### TASK STATEMENT
Look through the entries. Copy each line that has the word "microscopy".

#### SUPPLIED RECORDS ####

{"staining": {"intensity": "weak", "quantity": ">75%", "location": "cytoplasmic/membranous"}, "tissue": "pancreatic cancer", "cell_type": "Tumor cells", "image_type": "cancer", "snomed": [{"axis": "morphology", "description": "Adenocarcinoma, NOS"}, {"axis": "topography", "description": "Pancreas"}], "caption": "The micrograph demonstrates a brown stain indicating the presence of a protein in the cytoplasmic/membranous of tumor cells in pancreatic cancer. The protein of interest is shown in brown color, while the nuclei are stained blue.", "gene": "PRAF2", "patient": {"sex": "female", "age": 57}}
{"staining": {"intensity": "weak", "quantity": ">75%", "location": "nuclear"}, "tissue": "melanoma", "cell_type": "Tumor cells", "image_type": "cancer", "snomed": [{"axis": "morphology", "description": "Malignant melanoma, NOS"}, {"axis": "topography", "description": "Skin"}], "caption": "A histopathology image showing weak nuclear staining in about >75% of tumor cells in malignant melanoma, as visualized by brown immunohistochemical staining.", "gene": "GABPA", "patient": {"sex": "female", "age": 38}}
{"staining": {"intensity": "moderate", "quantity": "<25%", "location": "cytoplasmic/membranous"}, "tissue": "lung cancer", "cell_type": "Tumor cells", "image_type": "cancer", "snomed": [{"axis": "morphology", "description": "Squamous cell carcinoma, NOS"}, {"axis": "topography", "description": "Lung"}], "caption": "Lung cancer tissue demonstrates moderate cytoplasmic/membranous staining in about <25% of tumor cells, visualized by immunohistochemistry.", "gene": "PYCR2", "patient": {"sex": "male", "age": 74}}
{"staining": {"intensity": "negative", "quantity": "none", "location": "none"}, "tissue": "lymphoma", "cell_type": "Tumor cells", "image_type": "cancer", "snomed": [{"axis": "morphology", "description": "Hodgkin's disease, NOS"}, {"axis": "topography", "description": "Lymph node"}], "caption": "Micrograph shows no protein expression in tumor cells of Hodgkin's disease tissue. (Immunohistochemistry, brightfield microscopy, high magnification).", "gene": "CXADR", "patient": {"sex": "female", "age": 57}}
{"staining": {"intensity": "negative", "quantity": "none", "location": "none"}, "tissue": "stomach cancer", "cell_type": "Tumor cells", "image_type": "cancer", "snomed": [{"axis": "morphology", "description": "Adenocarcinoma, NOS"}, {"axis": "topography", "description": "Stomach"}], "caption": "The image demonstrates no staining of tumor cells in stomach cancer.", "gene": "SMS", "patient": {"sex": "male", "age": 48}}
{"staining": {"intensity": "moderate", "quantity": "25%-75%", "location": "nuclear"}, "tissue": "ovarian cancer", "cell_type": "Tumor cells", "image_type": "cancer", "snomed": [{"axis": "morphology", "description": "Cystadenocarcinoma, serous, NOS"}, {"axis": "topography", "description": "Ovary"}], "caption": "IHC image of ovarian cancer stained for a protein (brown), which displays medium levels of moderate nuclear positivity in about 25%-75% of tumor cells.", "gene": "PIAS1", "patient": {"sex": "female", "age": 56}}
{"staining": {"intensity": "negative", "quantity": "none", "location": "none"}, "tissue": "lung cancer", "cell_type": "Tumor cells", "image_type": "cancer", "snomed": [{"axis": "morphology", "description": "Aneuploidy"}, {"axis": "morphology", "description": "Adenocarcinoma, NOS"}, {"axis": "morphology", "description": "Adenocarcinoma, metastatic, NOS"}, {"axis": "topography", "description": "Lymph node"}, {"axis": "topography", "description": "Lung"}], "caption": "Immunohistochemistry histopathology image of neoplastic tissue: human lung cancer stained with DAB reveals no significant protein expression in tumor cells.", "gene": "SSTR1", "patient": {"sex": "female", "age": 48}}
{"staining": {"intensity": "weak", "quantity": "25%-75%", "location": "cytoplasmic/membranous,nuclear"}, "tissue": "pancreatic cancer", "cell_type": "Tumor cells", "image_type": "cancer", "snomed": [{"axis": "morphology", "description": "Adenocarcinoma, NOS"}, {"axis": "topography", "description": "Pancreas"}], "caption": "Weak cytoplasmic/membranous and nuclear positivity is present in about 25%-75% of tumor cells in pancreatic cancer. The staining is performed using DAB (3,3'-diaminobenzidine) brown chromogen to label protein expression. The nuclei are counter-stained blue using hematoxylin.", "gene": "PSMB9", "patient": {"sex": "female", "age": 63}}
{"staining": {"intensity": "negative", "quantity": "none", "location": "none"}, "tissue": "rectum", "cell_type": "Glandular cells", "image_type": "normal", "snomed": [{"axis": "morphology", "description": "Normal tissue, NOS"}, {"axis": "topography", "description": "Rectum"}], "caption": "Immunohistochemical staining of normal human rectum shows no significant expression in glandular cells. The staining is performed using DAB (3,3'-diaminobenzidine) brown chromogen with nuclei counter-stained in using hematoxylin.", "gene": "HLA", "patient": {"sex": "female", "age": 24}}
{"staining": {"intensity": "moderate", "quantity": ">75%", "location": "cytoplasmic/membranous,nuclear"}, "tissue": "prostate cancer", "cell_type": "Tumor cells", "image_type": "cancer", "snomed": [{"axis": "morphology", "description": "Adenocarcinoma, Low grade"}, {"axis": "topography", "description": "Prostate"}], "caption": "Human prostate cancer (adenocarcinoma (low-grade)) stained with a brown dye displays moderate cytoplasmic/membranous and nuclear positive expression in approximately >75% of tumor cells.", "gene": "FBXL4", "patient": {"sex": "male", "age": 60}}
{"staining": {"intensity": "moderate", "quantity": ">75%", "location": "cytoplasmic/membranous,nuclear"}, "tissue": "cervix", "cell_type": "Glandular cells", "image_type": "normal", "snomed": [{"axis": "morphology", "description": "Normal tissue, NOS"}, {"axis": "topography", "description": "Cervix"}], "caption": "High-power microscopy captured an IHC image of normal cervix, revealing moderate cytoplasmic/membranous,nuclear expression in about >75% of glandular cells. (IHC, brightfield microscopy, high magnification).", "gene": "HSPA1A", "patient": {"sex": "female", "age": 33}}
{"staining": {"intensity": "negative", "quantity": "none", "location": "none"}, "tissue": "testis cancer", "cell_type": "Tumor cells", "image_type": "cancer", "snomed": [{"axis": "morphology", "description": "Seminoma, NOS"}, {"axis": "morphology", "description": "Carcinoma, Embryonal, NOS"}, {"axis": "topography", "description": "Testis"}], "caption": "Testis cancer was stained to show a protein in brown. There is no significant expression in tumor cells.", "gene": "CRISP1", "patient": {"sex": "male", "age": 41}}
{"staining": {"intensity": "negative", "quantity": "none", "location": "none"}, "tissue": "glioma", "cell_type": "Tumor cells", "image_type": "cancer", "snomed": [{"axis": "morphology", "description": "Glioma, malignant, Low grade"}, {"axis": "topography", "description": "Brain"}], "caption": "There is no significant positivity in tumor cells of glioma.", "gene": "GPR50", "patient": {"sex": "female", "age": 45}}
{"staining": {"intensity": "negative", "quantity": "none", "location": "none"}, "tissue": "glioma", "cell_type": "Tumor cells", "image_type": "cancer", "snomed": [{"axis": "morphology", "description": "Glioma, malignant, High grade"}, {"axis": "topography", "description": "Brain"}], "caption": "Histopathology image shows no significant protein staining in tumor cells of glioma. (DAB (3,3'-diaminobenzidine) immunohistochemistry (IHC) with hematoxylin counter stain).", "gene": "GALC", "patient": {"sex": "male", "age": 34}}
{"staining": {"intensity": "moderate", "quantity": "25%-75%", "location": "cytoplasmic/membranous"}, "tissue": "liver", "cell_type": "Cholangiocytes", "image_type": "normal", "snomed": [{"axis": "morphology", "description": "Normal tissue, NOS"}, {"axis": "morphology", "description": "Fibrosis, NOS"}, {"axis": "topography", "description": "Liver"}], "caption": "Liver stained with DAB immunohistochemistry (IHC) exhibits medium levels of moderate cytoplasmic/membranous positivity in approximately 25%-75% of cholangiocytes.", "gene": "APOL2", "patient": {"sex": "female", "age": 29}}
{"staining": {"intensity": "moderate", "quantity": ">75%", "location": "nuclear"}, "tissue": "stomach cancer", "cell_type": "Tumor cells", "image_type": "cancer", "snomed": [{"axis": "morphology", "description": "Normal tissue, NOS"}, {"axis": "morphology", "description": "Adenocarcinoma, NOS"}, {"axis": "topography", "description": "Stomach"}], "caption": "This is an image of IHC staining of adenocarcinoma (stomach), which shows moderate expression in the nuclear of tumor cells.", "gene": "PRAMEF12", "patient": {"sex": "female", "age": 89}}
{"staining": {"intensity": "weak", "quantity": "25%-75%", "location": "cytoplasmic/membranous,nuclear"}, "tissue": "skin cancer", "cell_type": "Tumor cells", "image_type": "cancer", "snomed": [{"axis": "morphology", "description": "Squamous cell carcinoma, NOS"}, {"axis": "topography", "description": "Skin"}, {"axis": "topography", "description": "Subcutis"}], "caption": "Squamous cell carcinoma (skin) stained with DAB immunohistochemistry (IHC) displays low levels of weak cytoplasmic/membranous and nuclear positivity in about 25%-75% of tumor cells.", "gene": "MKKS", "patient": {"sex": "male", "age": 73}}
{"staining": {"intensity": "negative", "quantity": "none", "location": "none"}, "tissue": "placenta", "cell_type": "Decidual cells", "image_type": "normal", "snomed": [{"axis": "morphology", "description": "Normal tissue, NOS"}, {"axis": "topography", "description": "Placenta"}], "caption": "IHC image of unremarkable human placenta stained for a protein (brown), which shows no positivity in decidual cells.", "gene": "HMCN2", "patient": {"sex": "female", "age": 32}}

####

### EXERCISE OUTPUT
{"staining": {"intensity": "negative", "quantity": "none", "location": "none"}, "tissue": "lymphoma", "cell_type": "Tumor cells", "image_type": "cancer", "snomed": [{"axis": "morphology", "description": "Hodgkin's disease, NOS"}, {"axis": "topography", "description": "Lymph node"}], "caption": "Micrograph shows no protein expression in tumor cells of Hodgkin's disease tissue. (Immunohistochemistry, brightfield microscopy, high magnification).", "gene": "CXADR", "patient": {"sex": "female", "age": 57}}
{"staining": {"intensity": "moderate", "quantity": ">75%", "location": "cytoplasmic/membranous,nuclear"}, "tissue": "cervix", "cell_type": "Glandular cells", "image_type": "normal", "snomed": [{"axis": "morphology", "description": "Normal tissue, NOS"}, {"axis": "topography", "description": "Cervix"}], "caption": "High-power microscopy captured an IHC image of normal cervix, revealing moderate cytoplasmic/membranous,nuclear expression in about >75% of glandular cells. (IHC, brightfield microscopy, high magnification).", "gene": "HSPA1A", "patient": {"sex": "female", "age": 33}}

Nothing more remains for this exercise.